Metin bölümü:

━━━━

Eski gelecek
“Ayinesi iştir kişinin lafa
bakılmaz / Şahsın görünür rütbe-i aklı eserinde” der Ziya Paşa. İnsanın aynası
işidir, lâfa bakılmaz; bir kişinin aklının seviyesi,
yaptığı işte görünür. İnsan, aklına her geleni söyleyebilir. Yapamayacağı
şeyleri yapma iddiasında bulunabilir; fakat önemli olan bu değildir. Onun neler
yapabileceğini sözlerinden ziyade yaptıklarından anlayabiliriz.
Atalarımız “Lâfla peynir
gemisi yürümez.” demiş. İnsan, aklına her geleni söyleyebilir. Dilin
kemiği yok ya… Yapamayacağı şeyleri yapma iddiasında bulunabilir; fakat önemli
olan bu değildir. Önemli olan söylediklerini fiile dökebiliyorsa buna itibar
edilir.
Güzel konuşmak elbette önemlidir.
Çünkü söz de kişinin aynasıdır, onu yansıtır. Çünkü yine atalarımız “Hayvan yularından, insan sözünden
tutulur.” demişlerdir. Kişinin sözü onun karakterini, aklını, zekâsını,
başarısını, yapabileceklerini ele verir ancak kişiyi önemli olan bir iş başında
görebilmektir. O zaman işin aslı anlaşılabilir. Verdiği sözü yerine
getirebiliyor mu, vaatlerini gerçekleştirebiliyor mu, sözüne sadık kalabiliyor
mu?
Ziya Paşa da konuşmaya, lâfa
fazla itibar etmiyor. Yapılan işin önemli olduğunu, sözün ise yapılan iş ile
geçerli olduğunu söylüyor. Kişinin
mahareti iş ile ve iş başında, işi yaparken ölçülebilir. Hâsılı insanın özü ve
sözü bir olmalı diyor Ziya paşa.

━━━━

Alıştırmalar:
a - Metne göre atalarımız, hayvanın yularından tutulduğunu söylerken insanın neyinden tutulduğunu söylemiştir?
b - Metinde "Ziya Paşa da" sözlerinin geçtiği yerden başlayın ve "diyor Ziya paşa." sözlerinden sonra durarak o bölümü kelimesi kelimesine aktarın.
Yalnızca metinden yararlanarak çalışın.

━━━━

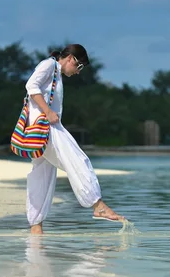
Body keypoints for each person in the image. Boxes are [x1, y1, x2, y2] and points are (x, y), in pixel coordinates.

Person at [25, 44, 125, 235]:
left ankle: (36, 228)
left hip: (40, 129)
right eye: (79, 67)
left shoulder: (55, 72)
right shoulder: (48, 65)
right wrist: (48, 112)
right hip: (46, 127)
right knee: (78, 160)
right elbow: (31, 86)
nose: (78, 73)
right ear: (70, 58)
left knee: (42, 176)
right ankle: (98, 205)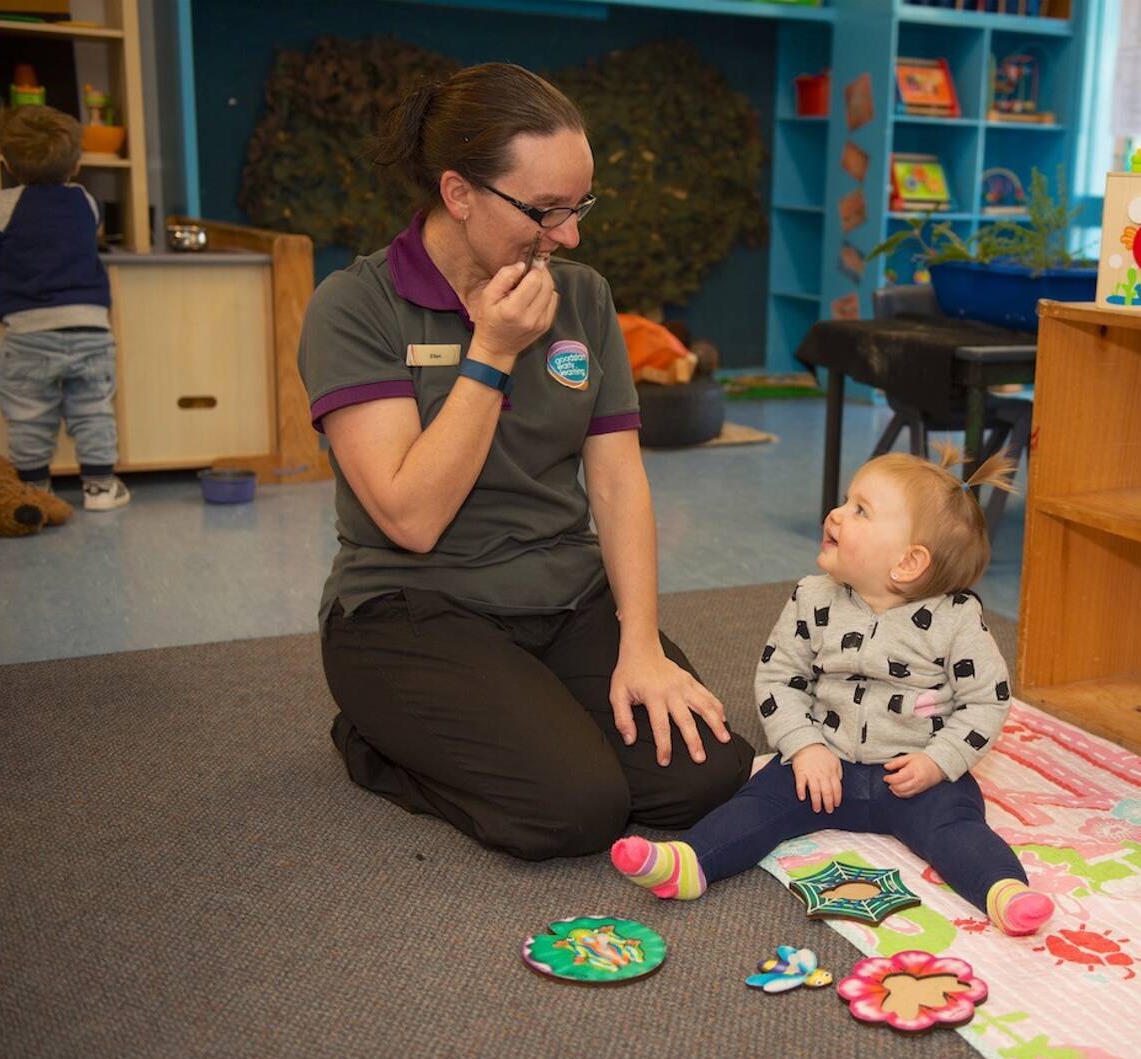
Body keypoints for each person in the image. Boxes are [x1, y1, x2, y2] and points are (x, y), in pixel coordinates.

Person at [298, 63, 752, 860]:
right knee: (573, 811)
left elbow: (616, 479)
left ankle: (530, 713)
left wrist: (639, 641)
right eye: (543, 211)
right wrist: (491, 355)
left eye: (578, 206)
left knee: (704, 780)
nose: (569, 235)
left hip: (563, 596)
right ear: (458, 192)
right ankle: (375, 736)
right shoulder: (355, 305)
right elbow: (409, 516)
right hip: (412, 606)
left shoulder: (583, 296)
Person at [612, 448, 1055, 936]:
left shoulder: (956, 621)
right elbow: (779, 679)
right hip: (823, 768)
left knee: (956, 827)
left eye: (860, 510)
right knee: (756, 805)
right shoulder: (812, 597)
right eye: (846, 501)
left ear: (909, 562)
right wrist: (804, 747)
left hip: (914, 776)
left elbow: (985, 701)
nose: (836, 513)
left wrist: (938, 762)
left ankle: (1004, 890)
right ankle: (691, 862)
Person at [0, 105, 129, 510]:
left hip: (30, 334)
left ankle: (33, 489)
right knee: (94, 409)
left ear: (6, 163)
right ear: (76, 165)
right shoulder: (86, 202)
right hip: (91, 329)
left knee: (28, 415)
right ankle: (99, 486)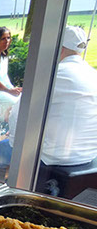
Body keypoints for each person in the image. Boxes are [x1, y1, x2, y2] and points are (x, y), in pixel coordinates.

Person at [9, 26, 97, 167]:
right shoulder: (93, 74)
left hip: (50, 158)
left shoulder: (52, 75)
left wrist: (14, 146)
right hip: (88, 156)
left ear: (59, 49)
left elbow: (18, 113)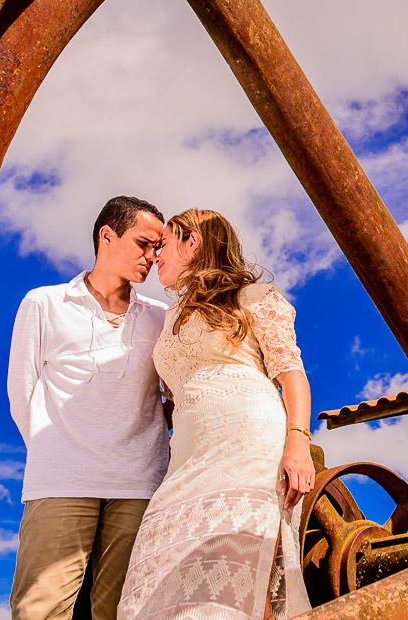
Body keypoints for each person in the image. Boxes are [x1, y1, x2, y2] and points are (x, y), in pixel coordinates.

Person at [118, 209, 314, 620]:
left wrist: (298, 441)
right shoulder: (170, 315)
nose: (155, 255)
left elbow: (291, 372)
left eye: (163, 244)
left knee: (239, 573)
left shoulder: (253, 298)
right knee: (153, 580)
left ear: (192, 242)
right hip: (187, 457)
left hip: (249, 443)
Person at [8, 196, 171, 620]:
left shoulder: (161, 317)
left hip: (139, 484)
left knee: (125, 611)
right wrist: (55, 454)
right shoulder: (44, 303)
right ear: (107, 236)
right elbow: (21, 392)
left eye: (158, 248)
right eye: (143, 243)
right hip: (61, 480)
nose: (152, 256)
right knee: (40, 610)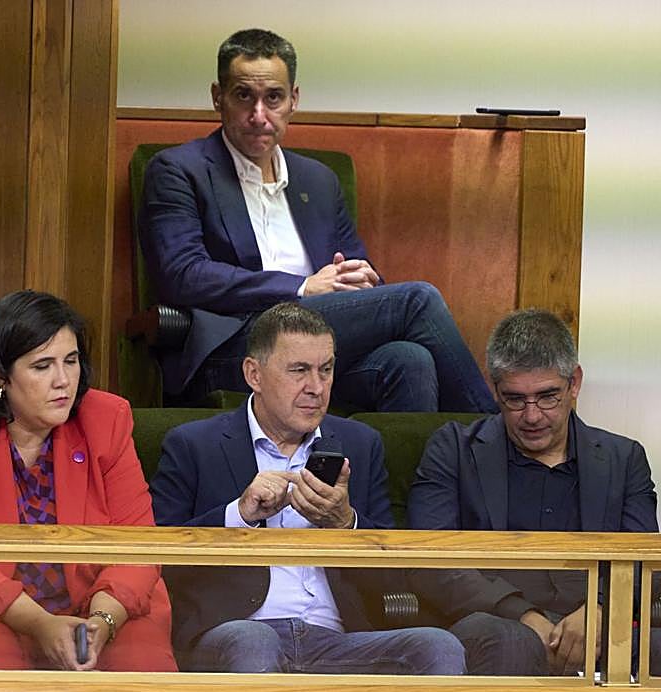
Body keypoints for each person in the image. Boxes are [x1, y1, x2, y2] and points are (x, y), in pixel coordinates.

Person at [138, 28, 494, 414]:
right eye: (244, 96)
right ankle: (495, 441)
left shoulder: (318, 180)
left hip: (321, 343)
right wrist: (302, 287)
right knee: (417, 300)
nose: (259, 115)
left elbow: (359, 266)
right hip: (237, 349)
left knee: (410, 360)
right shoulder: (178, 170)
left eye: (273, 97)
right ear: (217, 97)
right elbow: (183, 275)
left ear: (293, 100)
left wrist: (359, 279)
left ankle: (419, 476)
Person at [151, 303, 466, 674]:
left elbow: (395, 575)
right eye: (299, 371)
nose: (316, 388)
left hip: (337, 636)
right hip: (237, 631)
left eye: (326, 370)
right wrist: (240, 515)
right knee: (254, 642)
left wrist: (345, 523)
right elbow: (156, 559)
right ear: (254, 373)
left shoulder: (360, 445)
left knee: (438, 647)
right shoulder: (193, 444)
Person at [0, 291, 178, 672]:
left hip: (97, 603)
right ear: (0, 376)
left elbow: (138, 544)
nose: (63, 381)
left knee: (141, 659)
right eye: (42, 366)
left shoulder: (106, 419)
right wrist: (39, 623)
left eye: (71, 361)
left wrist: (102, 622)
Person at [407, 309, 659, 675]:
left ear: (574, 383)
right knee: (508, 640)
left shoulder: (624, 458)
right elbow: (429, 560)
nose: (532, 416)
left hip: (598, 620)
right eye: (514, 399)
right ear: (495, 390)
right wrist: (524, 615)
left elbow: (643, 562)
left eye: (547, 397)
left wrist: (600, 611)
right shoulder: (454, 450)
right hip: (494, 619)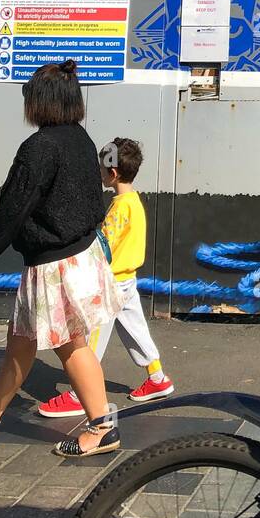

━━━━

Alıştırma yanıtları:
a - Sözünden.

b -
Ziya Paşa da konuşmaya, lâfa
fazla itibar etmiyor. Yapılan işin önemli olduğunu, sözün ise yapılan iş ile
geçerli olduğunu söylüyor. Kişinin
mahareti iş ile ve iş başında, işi yaparken ölçülebilir. Hâsılı insanın özü ve
sözü bir olmalı diyor Ziya paşa.